Some holes aren't really variables — they're functionally determined by the repo they live in. project.name in pyproject.toml is the clearest case: every file has a distinct value, but the value is the repo name (with the conventional kebab-casesnake_case allowance, and PEP 503 normalisation).

After anti-unifying, Nave checks each hole's observed values against per-repo names. If every observed value matches, the hole is flagged DerivedFromRepoName in the build report:

project.name  [string]  40/40  [derived: repo name]

This catches project.name directly, and separately flags things like tool.coverage.run.source[0] and tool.isort.known_first_party[0] — these look like free parameters, but their values are always the Python module path, which equals the normalised package name.

The other hint is ConstantWhenPresent — for optional keys whose value, when present, is always the same (like the cooldown block above). This is a signal that the key could be made mandatory or removed entirely without functional impact.

Cohorts

A cohort is the subset of files sharing the same value at a given hole. "6× weekly / 3× monthly" are two cohorts of the updates[0].schedule.interval hole.

Cohorts are how you decide which configs to bulk-edit. "Move the 3 monthly repos to weekly" is a single codemod targeting a single cohort; you pass the same query to nave pen create that you'd pass to nave build --match to isolate it.

Profiles

A profile is a formal concept from formal concept analysis (FCA): a maximal pair of (repos, hole-value bindings) where every repo in the set shares every binding, and every binding is shared by every repo.

Profiles are computed automatically by nave build from the hole observations. They answer the question "which configuration choices travel together across my fleet?"

For example, in a fleet of 9 dependabot configs with two holes (package-ecosystem and schedule interval), FCA discovers three profiles:

  • 5 repos use github-actions + weekly
  • 3 repos use github-actions + monthly
  • 1 repo uses cargo + weekly

These three profiles completely explain the variation in the fleet.

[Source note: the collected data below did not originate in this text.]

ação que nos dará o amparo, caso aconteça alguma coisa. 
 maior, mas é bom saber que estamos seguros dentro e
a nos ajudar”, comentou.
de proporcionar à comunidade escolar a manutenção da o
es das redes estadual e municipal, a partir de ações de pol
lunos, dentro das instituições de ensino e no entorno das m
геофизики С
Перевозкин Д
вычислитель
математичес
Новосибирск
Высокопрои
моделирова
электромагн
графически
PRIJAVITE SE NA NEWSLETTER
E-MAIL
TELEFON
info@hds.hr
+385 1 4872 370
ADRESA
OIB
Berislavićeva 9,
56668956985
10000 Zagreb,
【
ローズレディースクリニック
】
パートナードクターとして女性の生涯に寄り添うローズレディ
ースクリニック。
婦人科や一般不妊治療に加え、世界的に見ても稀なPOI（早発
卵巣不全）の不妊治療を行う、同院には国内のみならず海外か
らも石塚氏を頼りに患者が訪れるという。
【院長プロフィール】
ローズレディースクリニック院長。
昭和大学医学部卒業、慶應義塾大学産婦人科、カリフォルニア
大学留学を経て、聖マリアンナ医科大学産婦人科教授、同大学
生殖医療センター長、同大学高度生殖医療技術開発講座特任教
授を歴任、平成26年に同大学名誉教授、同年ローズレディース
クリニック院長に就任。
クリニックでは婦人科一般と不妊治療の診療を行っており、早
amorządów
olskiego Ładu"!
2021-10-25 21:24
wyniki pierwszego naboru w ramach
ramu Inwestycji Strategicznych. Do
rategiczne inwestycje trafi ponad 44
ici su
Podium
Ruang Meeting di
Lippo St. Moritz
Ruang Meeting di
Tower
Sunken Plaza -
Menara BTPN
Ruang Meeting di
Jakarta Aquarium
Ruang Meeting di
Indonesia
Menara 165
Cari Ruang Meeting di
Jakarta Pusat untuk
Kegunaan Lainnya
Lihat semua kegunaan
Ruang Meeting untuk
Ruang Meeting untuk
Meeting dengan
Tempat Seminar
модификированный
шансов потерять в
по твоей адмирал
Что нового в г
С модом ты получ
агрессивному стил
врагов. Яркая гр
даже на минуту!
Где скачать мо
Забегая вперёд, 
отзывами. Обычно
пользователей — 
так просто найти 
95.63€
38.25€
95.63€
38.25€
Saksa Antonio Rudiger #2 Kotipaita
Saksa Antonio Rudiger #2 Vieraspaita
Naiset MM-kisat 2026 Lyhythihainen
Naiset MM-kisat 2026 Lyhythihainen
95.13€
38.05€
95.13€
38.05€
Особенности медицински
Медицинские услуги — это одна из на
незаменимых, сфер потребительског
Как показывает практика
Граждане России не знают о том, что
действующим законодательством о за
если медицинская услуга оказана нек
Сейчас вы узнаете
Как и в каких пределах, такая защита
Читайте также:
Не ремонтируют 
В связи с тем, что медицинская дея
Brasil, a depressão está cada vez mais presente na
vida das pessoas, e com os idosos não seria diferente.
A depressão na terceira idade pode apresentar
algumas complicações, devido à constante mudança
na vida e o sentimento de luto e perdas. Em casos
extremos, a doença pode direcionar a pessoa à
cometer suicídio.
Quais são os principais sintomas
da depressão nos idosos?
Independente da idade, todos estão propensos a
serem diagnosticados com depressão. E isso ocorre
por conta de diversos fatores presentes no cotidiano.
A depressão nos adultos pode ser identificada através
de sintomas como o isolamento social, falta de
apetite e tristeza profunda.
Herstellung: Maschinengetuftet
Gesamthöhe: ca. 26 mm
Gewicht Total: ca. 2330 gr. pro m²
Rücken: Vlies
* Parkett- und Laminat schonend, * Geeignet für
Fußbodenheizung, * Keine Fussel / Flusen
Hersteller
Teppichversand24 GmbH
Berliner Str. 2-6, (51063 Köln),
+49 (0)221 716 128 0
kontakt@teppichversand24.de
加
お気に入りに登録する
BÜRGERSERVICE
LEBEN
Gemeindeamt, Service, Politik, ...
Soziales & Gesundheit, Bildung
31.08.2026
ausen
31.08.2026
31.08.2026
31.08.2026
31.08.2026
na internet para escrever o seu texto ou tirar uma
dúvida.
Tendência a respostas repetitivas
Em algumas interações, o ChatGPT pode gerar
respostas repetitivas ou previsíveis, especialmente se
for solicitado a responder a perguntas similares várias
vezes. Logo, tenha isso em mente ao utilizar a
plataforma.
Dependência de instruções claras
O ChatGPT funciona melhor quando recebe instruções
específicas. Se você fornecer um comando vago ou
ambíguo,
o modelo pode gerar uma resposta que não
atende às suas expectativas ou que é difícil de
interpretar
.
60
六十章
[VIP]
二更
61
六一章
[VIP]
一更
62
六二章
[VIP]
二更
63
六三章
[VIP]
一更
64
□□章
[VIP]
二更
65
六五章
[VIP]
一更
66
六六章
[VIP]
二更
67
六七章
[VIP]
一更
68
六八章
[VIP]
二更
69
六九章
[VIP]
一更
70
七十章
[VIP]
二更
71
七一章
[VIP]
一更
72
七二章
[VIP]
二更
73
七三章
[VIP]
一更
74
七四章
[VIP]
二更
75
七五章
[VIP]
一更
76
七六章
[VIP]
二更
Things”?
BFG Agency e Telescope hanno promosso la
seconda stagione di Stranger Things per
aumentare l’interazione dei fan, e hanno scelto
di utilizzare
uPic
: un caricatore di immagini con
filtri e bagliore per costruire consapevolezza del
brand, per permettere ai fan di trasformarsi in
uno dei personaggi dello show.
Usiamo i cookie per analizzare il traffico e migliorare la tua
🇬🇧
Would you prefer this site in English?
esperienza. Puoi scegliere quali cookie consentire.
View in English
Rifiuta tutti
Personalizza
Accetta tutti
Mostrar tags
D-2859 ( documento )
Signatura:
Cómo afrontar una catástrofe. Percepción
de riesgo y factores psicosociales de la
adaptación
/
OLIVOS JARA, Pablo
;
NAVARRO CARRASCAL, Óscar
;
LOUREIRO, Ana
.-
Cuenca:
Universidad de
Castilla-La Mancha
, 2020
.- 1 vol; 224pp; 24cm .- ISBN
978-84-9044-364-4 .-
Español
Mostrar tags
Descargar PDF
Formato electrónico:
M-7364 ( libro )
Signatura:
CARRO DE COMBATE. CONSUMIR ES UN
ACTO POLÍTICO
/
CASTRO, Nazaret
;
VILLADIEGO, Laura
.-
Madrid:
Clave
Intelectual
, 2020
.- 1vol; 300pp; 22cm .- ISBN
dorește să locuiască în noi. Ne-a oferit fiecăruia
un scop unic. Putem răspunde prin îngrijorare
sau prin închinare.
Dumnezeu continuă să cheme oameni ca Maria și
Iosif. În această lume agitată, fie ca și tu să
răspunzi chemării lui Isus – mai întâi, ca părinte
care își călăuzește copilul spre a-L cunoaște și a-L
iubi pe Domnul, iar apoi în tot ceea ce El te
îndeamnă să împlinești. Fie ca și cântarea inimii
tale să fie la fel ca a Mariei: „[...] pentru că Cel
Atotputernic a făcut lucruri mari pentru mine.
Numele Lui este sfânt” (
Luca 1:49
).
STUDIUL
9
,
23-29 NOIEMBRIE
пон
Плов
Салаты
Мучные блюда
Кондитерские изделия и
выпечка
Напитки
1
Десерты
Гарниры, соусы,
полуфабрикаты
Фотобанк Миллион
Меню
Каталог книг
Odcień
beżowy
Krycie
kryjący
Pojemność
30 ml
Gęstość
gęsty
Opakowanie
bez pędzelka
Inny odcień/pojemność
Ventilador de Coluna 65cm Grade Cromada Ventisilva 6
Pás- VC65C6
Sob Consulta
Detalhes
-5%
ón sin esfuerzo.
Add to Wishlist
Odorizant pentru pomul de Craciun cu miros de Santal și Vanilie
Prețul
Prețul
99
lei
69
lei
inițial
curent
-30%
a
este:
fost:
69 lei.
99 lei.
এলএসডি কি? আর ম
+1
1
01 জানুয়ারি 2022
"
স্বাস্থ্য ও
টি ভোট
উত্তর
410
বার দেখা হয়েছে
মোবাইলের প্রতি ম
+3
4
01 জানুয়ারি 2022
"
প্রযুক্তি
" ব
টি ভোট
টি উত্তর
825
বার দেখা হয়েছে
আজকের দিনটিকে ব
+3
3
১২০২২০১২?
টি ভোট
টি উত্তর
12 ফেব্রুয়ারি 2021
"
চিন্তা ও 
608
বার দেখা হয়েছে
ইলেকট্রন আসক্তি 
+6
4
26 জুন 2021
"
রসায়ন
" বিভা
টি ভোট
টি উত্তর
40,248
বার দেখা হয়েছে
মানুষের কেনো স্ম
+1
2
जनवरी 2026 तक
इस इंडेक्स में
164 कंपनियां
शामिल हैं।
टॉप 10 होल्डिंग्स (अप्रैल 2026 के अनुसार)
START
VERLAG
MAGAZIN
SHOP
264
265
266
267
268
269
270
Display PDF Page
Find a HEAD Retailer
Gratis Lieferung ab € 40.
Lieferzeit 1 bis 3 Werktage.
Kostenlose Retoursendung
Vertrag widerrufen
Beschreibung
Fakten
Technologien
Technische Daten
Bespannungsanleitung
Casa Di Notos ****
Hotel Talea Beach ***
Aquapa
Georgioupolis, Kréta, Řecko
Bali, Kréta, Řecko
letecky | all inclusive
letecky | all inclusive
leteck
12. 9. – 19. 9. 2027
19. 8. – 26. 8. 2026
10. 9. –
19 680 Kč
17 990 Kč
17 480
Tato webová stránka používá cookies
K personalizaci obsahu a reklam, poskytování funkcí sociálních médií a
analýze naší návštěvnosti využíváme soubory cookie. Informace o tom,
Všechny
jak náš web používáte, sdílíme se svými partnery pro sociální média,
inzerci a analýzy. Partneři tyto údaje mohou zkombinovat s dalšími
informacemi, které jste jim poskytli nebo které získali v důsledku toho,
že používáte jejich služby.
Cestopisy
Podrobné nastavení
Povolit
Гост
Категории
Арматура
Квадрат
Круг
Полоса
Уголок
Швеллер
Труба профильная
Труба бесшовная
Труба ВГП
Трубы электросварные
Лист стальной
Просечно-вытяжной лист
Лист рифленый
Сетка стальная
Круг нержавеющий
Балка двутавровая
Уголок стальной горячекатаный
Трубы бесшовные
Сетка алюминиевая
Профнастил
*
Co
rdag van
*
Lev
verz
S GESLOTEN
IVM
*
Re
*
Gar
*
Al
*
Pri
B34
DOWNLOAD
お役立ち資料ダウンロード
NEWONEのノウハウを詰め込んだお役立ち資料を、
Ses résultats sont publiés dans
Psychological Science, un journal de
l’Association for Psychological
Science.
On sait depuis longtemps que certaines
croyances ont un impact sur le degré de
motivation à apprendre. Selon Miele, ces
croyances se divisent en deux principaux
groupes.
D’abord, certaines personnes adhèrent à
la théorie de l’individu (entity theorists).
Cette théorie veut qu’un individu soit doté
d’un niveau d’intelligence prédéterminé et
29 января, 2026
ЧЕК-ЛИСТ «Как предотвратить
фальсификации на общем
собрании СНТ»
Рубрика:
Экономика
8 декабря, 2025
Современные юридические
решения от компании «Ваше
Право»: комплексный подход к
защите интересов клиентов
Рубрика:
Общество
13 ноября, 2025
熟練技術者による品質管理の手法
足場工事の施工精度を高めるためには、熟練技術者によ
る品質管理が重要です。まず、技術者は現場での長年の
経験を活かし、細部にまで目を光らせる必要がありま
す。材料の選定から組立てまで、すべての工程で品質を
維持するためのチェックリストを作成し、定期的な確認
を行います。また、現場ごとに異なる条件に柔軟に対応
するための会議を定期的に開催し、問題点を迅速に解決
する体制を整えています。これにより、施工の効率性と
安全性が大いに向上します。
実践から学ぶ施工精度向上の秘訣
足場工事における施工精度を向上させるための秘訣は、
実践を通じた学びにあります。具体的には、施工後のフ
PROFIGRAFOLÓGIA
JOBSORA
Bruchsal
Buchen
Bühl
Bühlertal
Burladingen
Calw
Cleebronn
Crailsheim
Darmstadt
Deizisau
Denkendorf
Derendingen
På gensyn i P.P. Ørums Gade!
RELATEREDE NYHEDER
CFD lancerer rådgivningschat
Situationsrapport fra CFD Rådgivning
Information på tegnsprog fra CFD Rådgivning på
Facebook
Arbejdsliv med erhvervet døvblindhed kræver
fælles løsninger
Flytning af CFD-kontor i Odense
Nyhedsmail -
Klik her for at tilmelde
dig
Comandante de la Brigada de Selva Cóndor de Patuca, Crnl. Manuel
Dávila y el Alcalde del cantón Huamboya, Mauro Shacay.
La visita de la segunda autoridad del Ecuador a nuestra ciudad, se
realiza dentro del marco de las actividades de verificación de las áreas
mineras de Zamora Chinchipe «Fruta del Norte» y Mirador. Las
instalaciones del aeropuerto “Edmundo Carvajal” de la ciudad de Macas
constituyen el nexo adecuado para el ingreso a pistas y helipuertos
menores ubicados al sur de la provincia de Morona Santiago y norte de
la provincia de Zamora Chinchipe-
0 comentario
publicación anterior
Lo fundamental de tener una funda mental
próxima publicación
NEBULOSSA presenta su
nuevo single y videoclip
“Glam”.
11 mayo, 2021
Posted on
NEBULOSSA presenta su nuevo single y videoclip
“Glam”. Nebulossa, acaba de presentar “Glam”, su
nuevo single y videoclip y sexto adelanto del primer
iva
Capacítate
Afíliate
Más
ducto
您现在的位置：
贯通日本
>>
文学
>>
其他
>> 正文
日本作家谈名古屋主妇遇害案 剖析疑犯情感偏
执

When the concept lattice has hierarchical structure (some profiles are refinements of others), the display shows deltas: only the bindings that are new relative to parent profiles. This makes the progressive specialisation of configuration visible — "Profile 2 refines Profile 1 by adding the specific version detection script."

Why it works on configs

Anti-unification gives clean results on dependabot/pyproject/workflows because those files are structurally rigid: they're machine-readable, share a spec, and humans rarely reshape them. On freeform prose it would be useless; on config it recovers exactly the template you'd write by hand.

Co-occurrence mode

Whole-file anti-unification can be too coarse. If you have 20 workflow files, each containing 5 steps, and you only care about the uses: pattern for a specific action, template-ing the whole file drowns the signal.

nave build --co-occur --where ... --where ... addresses this by anti-unifying subtrees where multiple --where terms co-occur, rather than whole files. The rule can be considered as "the deepest non-root object ancestor shared by all anchor matches".